* _EXERCISE BRIEF_:
Nothing is needed except the lines below that run from the one with "left ankle: (314, 298, 32)" through the one with "right shoulder: (260, 133, -1)", repeated exactly.

- - - -

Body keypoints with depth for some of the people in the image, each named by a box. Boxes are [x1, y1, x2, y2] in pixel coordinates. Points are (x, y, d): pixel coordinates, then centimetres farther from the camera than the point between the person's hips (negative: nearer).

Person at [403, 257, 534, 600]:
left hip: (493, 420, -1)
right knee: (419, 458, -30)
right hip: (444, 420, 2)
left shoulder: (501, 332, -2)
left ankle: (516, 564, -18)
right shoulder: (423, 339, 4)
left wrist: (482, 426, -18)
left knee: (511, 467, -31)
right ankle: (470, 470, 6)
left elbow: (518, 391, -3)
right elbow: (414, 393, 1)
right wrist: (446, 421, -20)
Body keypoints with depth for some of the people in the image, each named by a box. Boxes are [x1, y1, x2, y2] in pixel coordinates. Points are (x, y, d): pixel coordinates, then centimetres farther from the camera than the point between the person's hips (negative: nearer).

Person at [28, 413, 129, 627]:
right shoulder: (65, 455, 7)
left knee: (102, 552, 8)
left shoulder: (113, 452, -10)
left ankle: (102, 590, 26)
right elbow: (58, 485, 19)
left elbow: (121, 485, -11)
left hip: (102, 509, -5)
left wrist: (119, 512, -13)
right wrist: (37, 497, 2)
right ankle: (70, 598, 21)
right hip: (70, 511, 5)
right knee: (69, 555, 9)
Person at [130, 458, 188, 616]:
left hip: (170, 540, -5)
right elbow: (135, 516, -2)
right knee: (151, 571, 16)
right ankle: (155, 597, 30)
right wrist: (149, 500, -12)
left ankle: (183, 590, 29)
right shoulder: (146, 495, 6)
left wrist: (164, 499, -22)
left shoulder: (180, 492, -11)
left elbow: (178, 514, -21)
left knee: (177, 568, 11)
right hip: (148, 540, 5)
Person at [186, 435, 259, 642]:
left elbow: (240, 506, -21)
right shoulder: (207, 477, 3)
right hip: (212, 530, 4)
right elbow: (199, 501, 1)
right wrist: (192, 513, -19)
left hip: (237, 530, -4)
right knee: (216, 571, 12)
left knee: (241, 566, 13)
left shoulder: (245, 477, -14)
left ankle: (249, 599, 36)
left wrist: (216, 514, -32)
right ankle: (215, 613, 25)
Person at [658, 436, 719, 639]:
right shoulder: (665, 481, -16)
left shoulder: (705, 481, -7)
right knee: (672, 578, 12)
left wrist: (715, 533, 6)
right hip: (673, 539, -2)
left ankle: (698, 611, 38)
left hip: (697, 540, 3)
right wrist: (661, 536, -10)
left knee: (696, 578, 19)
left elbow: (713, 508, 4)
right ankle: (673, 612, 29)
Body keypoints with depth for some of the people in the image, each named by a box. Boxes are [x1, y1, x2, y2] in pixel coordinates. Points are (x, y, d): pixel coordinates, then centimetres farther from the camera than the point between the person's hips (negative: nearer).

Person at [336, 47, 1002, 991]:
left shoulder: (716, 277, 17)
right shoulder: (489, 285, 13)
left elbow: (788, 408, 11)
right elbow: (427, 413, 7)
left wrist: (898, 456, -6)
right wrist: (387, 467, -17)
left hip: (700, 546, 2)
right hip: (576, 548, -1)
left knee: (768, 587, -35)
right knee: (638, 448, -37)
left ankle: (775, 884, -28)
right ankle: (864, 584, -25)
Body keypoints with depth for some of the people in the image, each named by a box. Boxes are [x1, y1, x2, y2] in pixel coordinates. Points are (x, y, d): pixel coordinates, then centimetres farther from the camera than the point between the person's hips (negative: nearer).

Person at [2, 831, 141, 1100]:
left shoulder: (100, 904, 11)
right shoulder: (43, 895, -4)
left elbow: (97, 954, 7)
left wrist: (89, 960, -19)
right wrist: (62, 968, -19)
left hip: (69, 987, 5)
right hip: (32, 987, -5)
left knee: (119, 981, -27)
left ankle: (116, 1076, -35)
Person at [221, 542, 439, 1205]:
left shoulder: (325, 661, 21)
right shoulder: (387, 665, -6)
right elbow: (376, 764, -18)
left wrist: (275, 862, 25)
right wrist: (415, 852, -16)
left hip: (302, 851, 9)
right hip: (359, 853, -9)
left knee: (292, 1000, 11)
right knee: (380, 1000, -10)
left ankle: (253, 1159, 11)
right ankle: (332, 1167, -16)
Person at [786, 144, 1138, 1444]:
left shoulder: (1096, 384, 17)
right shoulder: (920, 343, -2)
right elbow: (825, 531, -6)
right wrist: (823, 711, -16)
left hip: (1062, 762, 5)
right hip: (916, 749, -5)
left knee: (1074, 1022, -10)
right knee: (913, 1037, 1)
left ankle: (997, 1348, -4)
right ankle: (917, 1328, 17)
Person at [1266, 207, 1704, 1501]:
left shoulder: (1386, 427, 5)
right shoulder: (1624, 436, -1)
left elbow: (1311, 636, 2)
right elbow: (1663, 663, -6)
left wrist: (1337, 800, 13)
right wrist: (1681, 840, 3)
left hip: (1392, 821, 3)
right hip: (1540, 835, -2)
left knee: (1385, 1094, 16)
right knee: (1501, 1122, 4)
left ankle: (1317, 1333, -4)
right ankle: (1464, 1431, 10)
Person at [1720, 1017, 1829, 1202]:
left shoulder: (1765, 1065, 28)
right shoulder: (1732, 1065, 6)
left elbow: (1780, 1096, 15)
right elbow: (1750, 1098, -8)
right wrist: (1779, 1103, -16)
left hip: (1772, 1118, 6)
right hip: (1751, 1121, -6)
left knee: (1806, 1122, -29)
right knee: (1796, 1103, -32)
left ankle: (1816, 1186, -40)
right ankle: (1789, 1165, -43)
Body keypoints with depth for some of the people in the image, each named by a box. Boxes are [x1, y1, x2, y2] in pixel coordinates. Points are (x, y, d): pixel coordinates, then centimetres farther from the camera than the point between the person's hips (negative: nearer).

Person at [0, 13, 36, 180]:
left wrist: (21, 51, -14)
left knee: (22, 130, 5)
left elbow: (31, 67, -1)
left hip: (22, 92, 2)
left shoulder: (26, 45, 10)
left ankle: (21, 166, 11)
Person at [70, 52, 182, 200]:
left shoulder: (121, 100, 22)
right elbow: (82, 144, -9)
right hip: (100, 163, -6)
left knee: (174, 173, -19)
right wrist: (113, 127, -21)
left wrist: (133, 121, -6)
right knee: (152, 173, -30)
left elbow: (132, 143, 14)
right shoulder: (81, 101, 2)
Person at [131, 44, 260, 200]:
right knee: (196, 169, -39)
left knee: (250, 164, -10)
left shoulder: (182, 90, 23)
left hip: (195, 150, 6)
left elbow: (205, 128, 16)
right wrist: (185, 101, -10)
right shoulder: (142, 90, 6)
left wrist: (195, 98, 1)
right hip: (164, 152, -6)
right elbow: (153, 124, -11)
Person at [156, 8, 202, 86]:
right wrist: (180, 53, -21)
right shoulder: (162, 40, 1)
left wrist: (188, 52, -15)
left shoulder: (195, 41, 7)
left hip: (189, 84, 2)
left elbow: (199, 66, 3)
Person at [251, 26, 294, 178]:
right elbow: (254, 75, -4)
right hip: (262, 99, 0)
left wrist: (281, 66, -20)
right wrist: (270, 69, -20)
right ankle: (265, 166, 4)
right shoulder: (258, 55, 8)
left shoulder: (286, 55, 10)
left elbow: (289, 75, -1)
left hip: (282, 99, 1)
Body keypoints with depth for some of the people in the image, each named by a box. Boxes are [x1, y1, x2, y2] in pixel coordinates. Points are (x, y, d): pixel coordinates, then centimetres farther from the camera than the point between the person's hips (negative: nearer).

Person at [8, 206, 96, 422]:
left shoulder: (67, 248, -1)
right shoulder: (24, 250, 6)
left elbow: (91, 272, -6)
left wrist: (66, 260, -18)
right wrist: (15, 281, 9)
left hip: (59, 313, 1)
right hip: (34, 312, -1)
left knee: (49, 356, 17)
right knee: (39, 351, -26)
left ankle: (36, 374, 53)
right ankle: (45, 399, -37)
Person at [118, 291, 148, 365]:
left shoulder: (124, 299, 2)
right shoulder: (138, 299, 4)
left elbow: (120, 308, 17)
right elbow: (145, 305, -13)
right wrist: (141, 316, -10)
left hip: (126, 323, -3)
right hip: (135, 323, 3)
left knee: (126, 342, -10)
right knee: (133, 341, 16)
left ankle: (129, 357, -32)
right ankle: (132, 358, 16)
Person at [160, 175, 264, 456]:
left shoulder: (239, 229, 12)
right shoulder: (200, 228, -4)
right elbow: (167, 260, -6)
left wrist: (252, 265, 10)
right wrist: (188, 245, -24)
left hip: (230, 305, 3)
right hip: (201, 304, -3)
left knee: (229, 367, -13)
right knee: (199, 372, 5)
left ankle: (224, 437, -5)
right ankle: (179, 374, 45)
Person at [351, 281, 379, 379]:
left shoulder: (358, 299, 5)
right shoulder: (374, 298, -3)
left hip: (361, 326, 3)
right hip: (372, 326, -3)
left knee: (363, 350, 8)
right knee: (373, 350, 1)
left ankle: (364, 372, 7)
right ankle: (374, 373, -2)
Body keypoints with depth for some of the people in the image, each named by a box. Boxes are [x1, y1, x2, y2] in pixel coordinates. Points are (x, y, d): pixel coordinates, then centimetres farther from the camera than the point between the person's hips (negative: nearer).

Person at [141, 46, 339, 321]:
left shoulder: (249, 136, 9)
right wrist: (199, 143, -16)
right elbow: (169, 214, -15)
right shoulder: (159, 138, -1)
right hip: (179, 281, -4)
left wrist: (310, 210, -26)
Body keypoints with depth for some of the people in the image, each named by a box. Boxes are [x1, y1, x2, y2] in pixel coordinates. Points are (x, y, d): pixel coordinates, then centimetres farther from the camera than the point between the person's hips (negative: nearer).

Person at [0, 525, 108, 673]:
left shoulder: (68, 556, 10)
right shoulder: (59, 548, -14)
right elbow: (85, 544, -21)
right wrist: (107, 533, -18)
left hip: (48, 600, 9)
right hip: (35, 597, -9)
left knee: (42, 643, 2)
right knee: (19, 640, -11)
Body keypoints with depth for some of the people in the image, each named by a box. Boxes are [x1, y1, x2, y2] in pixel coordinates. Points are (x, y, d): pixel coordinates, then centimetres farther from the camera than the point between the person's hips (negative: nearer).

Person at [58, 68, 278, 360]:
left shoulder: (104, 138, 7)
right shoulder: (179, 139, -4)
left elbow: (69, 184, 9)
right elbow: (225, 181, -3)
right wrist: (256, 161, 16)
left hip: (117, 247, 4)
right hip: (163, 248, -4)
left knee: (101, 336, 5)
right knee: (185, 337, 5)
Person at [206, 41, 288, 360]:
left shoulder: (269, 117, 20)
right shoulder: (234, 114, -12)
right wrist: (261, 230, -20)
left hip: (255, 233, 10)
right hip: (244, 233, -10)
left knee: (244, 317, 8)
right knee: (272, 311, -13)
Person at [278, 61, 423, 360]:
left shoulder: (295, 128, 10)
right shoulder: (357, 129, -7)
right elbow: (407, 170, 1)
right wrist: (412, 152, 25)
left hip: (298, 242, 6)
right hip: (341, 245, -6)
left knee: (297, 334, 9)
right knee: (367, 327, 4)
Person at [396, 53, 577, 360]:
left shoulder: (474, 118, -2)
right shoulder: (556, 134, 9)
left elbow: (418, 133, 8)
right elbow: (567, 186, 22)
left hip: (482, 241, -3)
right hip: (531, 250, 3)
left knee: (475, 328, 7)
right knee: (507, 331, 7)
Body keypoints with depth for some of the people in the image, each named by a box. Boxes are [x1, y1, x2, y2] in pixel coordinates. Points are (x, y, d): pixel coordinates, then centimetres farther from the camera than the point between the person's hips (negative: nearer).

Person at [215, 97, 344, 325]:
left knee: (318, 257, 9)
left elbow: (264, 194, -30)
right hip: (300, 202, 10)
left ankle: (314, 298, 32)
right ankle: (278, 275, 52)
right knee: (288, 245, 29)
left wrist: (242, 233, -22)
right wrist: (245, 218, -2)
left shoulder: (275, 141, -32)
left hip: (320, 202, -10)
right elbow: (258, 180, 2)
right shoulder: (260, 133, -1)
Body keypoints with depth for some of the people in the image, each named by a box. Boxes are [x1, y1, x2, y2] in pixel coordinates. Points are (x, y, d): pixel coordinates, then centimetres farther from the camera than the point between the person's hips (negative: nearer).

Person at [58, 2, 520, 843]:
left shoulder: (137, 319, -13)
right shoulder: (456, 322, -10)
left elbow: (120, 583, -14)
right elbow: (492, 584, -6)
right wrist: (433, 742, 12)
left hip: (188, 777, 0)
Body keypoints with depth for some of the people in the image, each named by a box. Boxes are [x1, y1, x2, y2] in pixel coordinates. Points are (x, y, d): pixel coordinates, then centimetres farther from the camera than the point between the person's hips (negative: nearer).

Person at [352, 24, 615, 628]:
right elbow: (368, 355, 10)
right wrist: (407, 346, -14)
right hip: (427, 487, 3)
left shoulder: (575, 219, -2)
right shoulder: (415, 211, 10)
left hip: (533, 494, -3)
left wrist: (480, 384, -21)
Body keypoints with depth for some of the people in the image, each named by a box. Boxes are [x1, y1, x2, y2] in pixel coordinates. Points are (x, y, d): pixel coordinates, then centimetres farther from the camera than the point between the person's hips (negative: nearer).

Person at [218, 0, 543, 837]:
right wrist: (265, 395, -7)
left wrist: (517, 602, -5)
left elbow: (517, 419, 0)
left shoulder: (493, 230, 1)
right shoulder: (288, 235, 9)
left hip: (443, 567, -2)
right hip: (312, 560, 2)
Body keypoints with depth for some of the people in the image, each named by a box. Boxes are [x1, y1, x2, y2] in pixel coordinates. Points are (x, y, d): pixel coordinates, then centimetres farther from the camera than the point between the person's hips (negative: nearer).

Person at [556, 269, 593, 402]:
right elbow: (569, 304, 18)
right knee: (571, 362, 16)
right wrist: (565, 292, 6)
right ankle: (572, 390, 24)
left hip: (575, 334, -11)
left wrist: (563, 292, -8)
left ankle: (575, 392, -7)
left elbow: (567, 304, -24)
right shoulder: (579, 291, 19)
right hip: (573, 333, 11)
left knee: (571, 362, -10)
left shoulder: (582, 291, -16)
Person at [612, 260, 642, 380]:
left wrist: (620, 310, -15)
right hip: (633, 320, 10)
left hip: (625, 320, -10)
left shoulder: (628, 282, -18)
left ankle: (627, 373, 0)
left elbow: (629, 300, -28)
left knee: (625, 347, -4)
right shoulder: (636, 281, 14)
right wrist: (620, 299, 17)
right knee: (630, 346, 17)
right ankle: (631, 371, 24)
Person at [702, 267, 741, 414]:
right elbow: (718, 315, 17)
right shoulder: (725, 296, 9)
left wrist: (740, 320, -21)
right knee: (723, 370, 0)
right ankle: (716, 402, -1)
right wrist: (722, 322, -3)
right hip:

- - - -

* _REPLY TO THE TASK_:
left ankle: (314, 298, 32)
right ankle: (278, 275, 52)
right knee: (288, 245, 29)
left wrist: (242, 233, -22)
right wrist: (245, 218, -2)
left shoulder: (275, 141, -32)
left hip: (320, 202, -10)
right elbow: (258, 180, 2)
right shoulder: (260, 133, -1)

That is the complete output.